The first thing I realize upon entering the subway station is that it smells like a hospital cafeteria at breakfast time. Right away, I know this will be an eventful trip.
I'm reading Bukowski's Ham On Rye and I aim to take it slow, I want to taste every word more than bite all I can chew. I keep looking up in the faint hope to see something that'll make my day, perhaps the Fish Man I'd seen twice a few years ago (who kind of looked like this, but in purple, and with more normal eyes, and a blind man's cane), or a really, impossibly hot chick.
I'm about to reach my destination and abandon all hope when, as I'm exiting the train, I look to my immediate right to notice a man - no, a Giant - who was taller than the train itself, even from the outside. Everyone was staring at him, and he didn't seem phased by it at all. This was no handicap, it is a gift, you can tell by the smile on his face.
It isn't enough, but it's a start.
Off to La Belle Province for the usual Tuesday poutine, where they mess my order up... in my favour.
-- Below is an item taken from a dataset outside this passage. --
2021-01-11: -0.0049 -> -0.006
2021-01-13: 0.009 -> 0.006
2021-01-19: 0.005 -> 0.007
I get two poutines, one of which I'll likely never even get to finish, but I have no one to share it with, and there are no beggars anywhere in sight, ironically. I'll have all the cheese, though, I must.
It's a good day to be me, but not one to work during. It's the type of day where I should just wander around the City and notice its eccentricities, hang with its freaks, bask in the world I used to live in.
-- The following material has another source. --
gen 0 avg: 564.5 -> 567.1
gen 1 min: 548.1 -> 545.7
I think that by growing up - because other people kept telling me to grow the fuck up - I have become an adult. A boring, normal adult. Days like this remind me of what used to fascinate me, and I wonder how I'd be if I'd stayed the same. I'd probably have been lonelier for longer stretches of my life, but I'm the type who feels lonely in a crowd of 50 friends anyhow. At this point, you'd be hard pressed to find me valid reasons to remain a boring, responsible adult.
Life seems so much funner on the other side.